We zien ze: bewust of onbewust. Waar we in Nederland ook gaan, we zien kerktorens. Als je erop gaat letten zijn het er echt heel veel. Het hoort bij het dorps- en stadsgezicht. Tekens van de centrale plek van het christendom in onze samenleving. Maar het zijn wel in toenemende mate verouderde tekens. Wie ziet een kerktoren en staat vervolgens stil bij een leven met God? Wie wordt vandaag bij een stadsgezicht waarin de kerktoren erboven uitsteekt daar aan herinnerd? Met financieel kunst- en vliegwerk worden oude kerkgebouwen gerestaureerd en zo goed mogelijk in stand gehouden. In nogal wat situaties moet een kerk verkocht worden. Soms aan een andere kerkelijke gemeente maar meestal aan een projectontwikkelaar die er op zijn bouwtekeningen al een ‘uniek’ appartementencomplex van heeft gemaakt. Als je er na de realisatie van het bouwproject langsrijdt, staat er op het oog nog een kerk maar van binnen is het geen godshuis meer.
Zoals sterren aan de hemel ons terug laten kijken in het verleden – immers het licht dat je vandaag ziet is jaren en jaren geleden al verzonden – zo laten veel kerktorens ons óók terug kijken in wat ooit was - een samenleving die voor een belangrijk deel bepaald werd door de christenen.
Op de site van de Protestantse Kerk las ik over een dorpskerkenbeweging. Er wordt gezocht naar wegen om kerk ‘in, van en voor het dorp’ te zijn. Hoe kunnen kerkgemeenschappen elkaar in een plaats inspireren en motiveren? Hoe een bijdrage leveren aan het gesprek over de kwaliteit van leven in de eigen woonplaats?

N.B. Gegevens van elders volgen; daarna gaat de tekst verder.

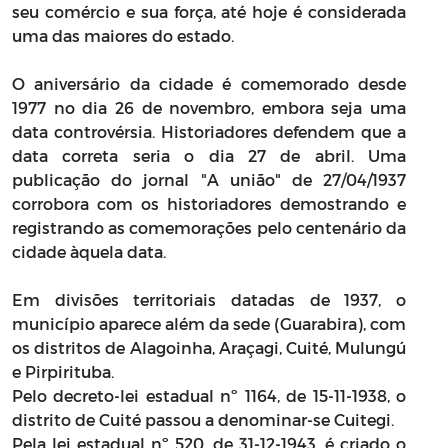
seu comércio e sua força, até hoje é considerada
uma das maiores do estado.
O aniversário da cidade é comemorado desde
1977 no dia 26 de novembro, embora seja uma
data controvérsia. Historiadores defendem que a
data correta seria o dia 27 de abril. Uma
publicação do jornal "A união" de 27/04/1937
corrobora com os historiadores demostrando e
registrando as comemorações pelo centenário da
cidade àquela data.
Em divisões territoriais datadas de 1937, o
município aparece além da sede (Guarabira), com
os distritos de Alagoinha, Araçagi, Cuité, Mulungú
e Pirpirituba.
Pelo decreto-lei estadual nº 1164, de 15-11-1938, o
distrito de Cuité passou a denominar-se Cuitegi.
Pela lei estadual nº 520, de 31-12-1943, é criado o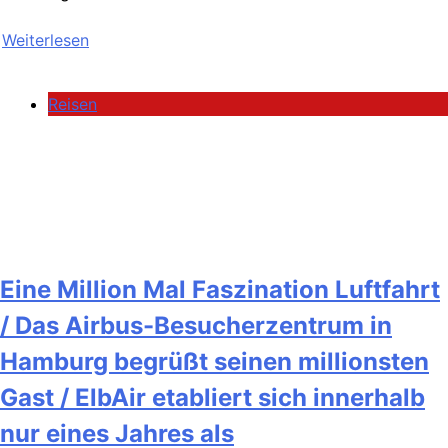
Weiterlesen
Reisen
Eine Million Mal Faszination Luftfahrt
/ Das Airbus-Besucherzentrum in
Hamburg begrüßt seinen millionsten
Gast / ElbAir etabliert sich innerhalb
nur eines Jahres als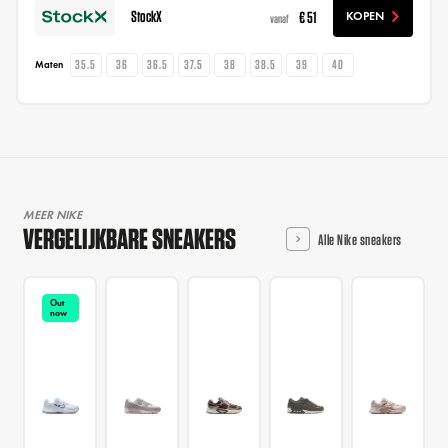
StockX
€ 51
KOPEN
vanaf
35.5
36
36.5
37.5
38
38.5
39
40
Maten
MEER NIKE
VERGELIJKBARE SNEAKERS
Alle Nike sneakers
Out
now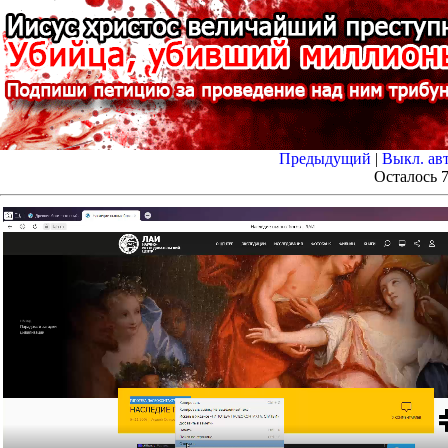
Предыдущий
|
Выкл. ав
Осталось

Dergelijke platforms zijn van belang. Want die kerktorens die wijzen nog wel een poosje naar boven. Maar of iemand zich straks door die gebouwen naar de levende God verwezen weet dat is dan de vraag.

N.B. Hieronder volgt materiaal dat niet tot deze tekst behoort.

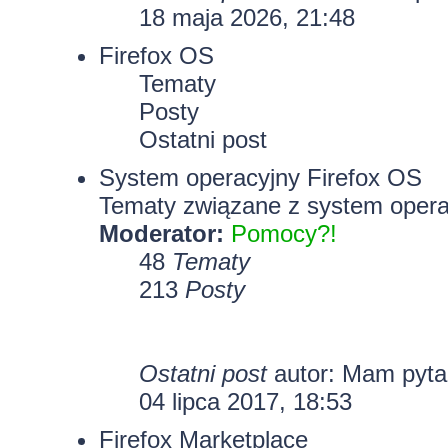
18 maja 2026, 21:48
Firefox OS
Tematy
Posty
Ostatni post
System operacyjny Firefox OS
Tematy związane z system opera
Moderator:
Pomocy?!
48
Tematy
213
Posty
Ostatni post
autor: Mam pyt
04 lipca 2017, 18:53
Firefox Marketplace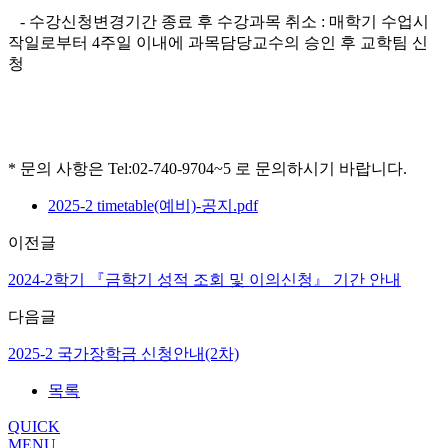
- 수강신청변경기간 종료 후 수강과목 취소 : 매학기 수업시
작일로부터 4주일 이내에 과목담당교수의 승인 후 교학팀 신
청
* 문의 사항은 Tel:02-740-9704~5 로 문의하시기 바랍니다.
2025-2 timetable(예비)-공지.pdf
이전글
2024-2학기 『금학기 성적 조회 및 이의신청』 기간 안내
다음글
2025-2 국가장학금 신청안내(2차)
목록
QUICK
MENU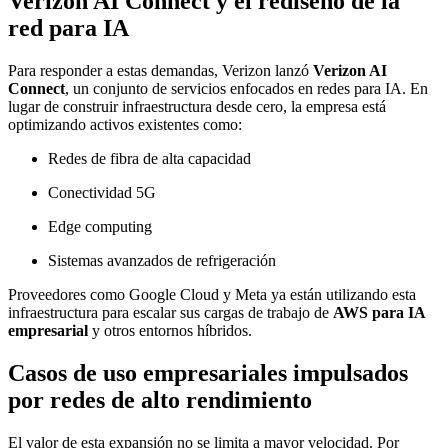
Verizon AI Connect y el rediseño de la
red para IA
Para responder a estas demandas, Verizon lanzó
Verizon AI
Connect
, un conjunto de servicios enfocados en redes para IA. En
lugar de construir infraestructura desde cero, la empresa está
optimizando activos existentes como:
Redes de fibra de alta capacidad
Conectividad 5G
Edge computing
Sistemas avanzados de refrigeración
Proveedores como Google Cloud y Meta ya están utilizando esta
infraestructura para escalar sus cargas de trabajo de
AWS para IA
empresarial
y otros entornos híbridos.
Casos de uso empresariales impulsados
por redes de alto rendimiento
El valor de esta expansión no se limita a mayor velocidad. Por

Kunnen platforms de kerken dan redden? Nee, natuurlijk niet. Ze zijn zéker van belang. Maken kerken relevant voor de samenleving. Maar wat meer dan ooit nodig is zijn – een zelfverzonnen woord – ‘diepteforms’. Dat is uitspreken tegen onze Heer, onophoudelijk: ‘We doen van alles maar we kunnen het niet in eigen kracht. Help ons, koning Jezus!’